Excess flab? Feeling a bit paunchy? Love handles big enough to accommodate several suitors? You need the Tom Hanks guide to dieting.

Excess flab? Feeling a bit paunchy? Love handles big enough to accommodate several suitors? You need the Tom Hanks guide to dieting.

Got a parcel to send? Time of the essence? Halfway around the world?

Handle with care? You need the Tom Hanks guide to couriering.

Hanks has combined a nutritious diet with a programme of exercise and managed to lose three stone for his new role in the movie Cast Away. Federal Express is a world-class courier service dedicated to delivering your parcels safely and efficiently around the globe.

I know all of this because I've seen it splashed over several national newspapers over the past week or so, and Mammon can thank product placement for the inches of free publicity FedEx has subsequently banked.

In the movie, Hanks plays a Federal Express employee who has devoted his life to couriering until the FedEx plane he is travelling on crashes, leaving him stranded on a desert island (surrounded by FedEx parcels).
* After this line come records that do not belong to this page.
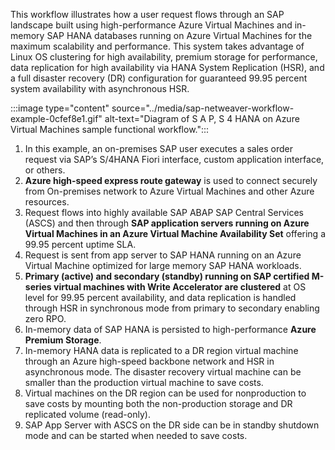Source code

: This workflow illustrates how a user request flows through an SAP landscape built using high-performance Azure Virtual Machines and in-memory SAP HANA databases running on Azure Virtual Machines for the maximum scalability and performance. This system takes advantage of Linux OS clustering for high availability, premium storage for performance, data replication for high availability via HANA System Replication (HSR), and a full disaster recovery (DR) configuration for guaranteed 99.95 percent system availability with asynchronous HSR.

:::image type="content" source="../media/sap-netweaver-workflow-example-0cfef8e1.gif" alt-text="Diagram of S A P, S 4 HANA on Azure Virtual Machines sample functional workflow.":::

1. In this example, an on-premises SAP user executes a sales order request via SAP’s S/4HANA Fiori interface, custom application interface, or others.
2. **Azure high-speed express route gateway** is used to connect securely from On-premises network to Azure Virtual Machines and other Azure resources.
3. Request flows into highly available SAP ABAP SAP Central Services (ASCS) and then through **SAP application servers running on Azure Virtual Machines in an Azure Virtual Machine Availability Set** offering a 99.95 percent uptime SLA.
4. Request is sent from app server to SAP HANA running on an Azure Virtual Machine optimized for large memory SAP HANA workloads.
5. **Primary (active) and secondary (standby) running on SAP certified M-series virtual machines with Write Accelerator are clustered** at OS level for 99.95 percent availability, and data replication is handled through HSR in synchronous mode from primary to secondary enabling zero RPO.
6. In-memory data of SAP HANA is persisted to high-performance **Azure Premium Storage**.
7. In-memory HANA data is replicated to a DR region virtual machine through an Azure high-speed backbone network and HSR in asynchronous mode. The disaster recovery virtual machine can be smaller than the production virtual machine to save costs.
8. Virtual machines on the DR region can be used for nonproduction to save costs by mounting both the non-production storage and DR replicated volume (read-only).
9. SAP App Server with ASCS on the DR side can be in standby shutdown mode and can be started when needed to save costs.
Already, FedEx has got more mentions in the press over recent days than it deserves in a year.

As product placements go, it's a beautiful example of its class: for 143 minutes, ten foot high, Hanks is a FedEx hero. But it's also a sweetly old-fashioned example. The deal was sealed without the involvement of an agency (ring your alarm bells) and apparently not a dime changed hands - FedEx gets all this for free in return for allowing its name to be used.
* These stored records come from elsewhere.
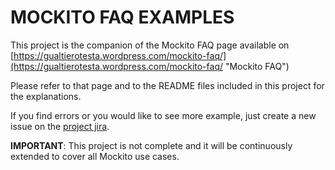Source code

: MOCKITO FAQ EXAMPLES
====================

This project is the companion of the Mockito FAQ page available on [https://gualtierotesta.wordpress.com/mockito-faq/](https://gualtierotesta.wordpress.com/mockito-faq/ "Mockito FAQ")

Please refer to that page and to the README files included in this project for the explanations.

If you find errors or you would like to see more example, just create a new issue on the [project jira](https://github.com/gualtierotesta/Mockito-FAQ-Examples/issues).

**IMPORTANT**: This project is not complete and it will be continuously extended to cover all Mockito use cases.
What FedEx has shown with Cast Away (and this is even before the box office opens) is the power of product placement, both to get under the skin of the viewer and to piggyback the PR engine. It's an amazingly efficient and cost-effective international vehicle.

Hollywood, too, is rapidly coming to recognise that while such deals were once the icing on the marzipan, they could soon account for a rather large slice of the cake. New net technology is threatening to undermine the economics of the film industry in the same way that Napster has put a rocket under the music business. New, high-quality video streaming systems such as DivX;-) and its rivals are threatening to make the pirating of new movie releases a simple and cheap process over the internet. With box office takings under such fire, revenue from product placement deals could soon prove an invaluable factor in Hollywood economics.
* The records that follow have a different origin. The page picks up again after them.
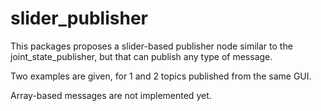 # slider_publisher

This packages proposes a slider-based publisher node similar to the joint_state_publisher, but that can publish any type of message.

Two examples are given, for 1 and 2 topics published from the same GUI.

Array-based messages are not implemented yet.
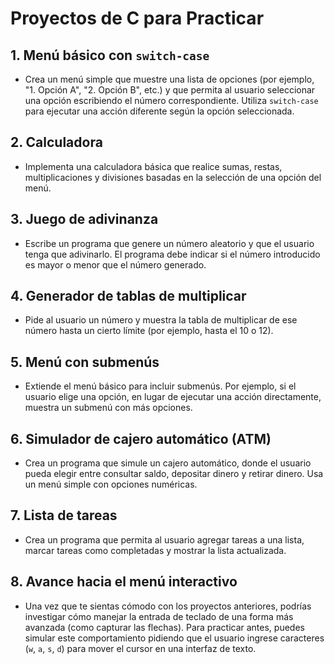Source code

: 
# Proyectos de C para Practicar

## 1. Menú básico con `switch-case`
- Crea un menú simple que muestre una lista de opciones (por ejemplo, "1. Opción A", "2. Opción B", etc.) y que permita al usuario seleccionar una opción escribiendo el número correspondiente. Utiliza `switch-case` para ejecutar una acción diferente según la opción seleccionada.

## 2. Calculadora
- Implementa una calculadora básica que realice sumas, restas, multiplicaciones y divisiones basadas en la selección de una opción del menú.

## 3. Juego de adivinanza
- Escribe un programa que genere un número aleatorio y que el usuario tenga que adivinarlo. El programa debe indicar si el número introducido es mayor o menor que el número generado.

## 4. Generador de tablas de multiplicar
- Pide al usuario un número y muestra la tabla de multiplicar de ese número hasta un cierto límite (por ejemplo, hasta el 10 o 12).

## 5. Menú con submenús
- Extiende el menú básico para incluir submenús. Por ejemplo, si el usuario elige una opción, en lugar de ejecutar una acción directamente, muestra un submenú con más opciones.

## 6. Simulador de cajero automático (ATM)
- Crea un programa que simule un cajero automático, donde el usuario pueda elegir entre consultar saldo, depositar dinero y retirar dinero. Usa un menú simple con opciones numéricas.

## 7. Lista de tareas
- Crea un programa que permita al usuario agregar tareas a una lista, marcar tareas como completadas y mostrar la lista actualizada.

## 8. Avance hacia el menú interactivo
- Una vez que te sientas cómodo con los proyectos anteriores, podrías investigar cómo manejar la entrada de teclado de una forma más avanzada (como capturar las flechas). Para practicar antes, puedes simular este comportamiento pidiendo que el usuario ingrese caracteres (`w`, `a`, `s`, `d`) para mover el cursor en una interfaz de texto.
All of which is set to hoist product placement from the grubby fringes of the communications business to a more central role.

With this elevation, handing over your brand name to movie directors with priorities different from your own is likely to become less of a lottery and more of a commercial contract. Smart agencies will already be working to ensure that such deals are seen as the territory of the communications agency, not something advertisers such as FedEx can be left to negotiate alone.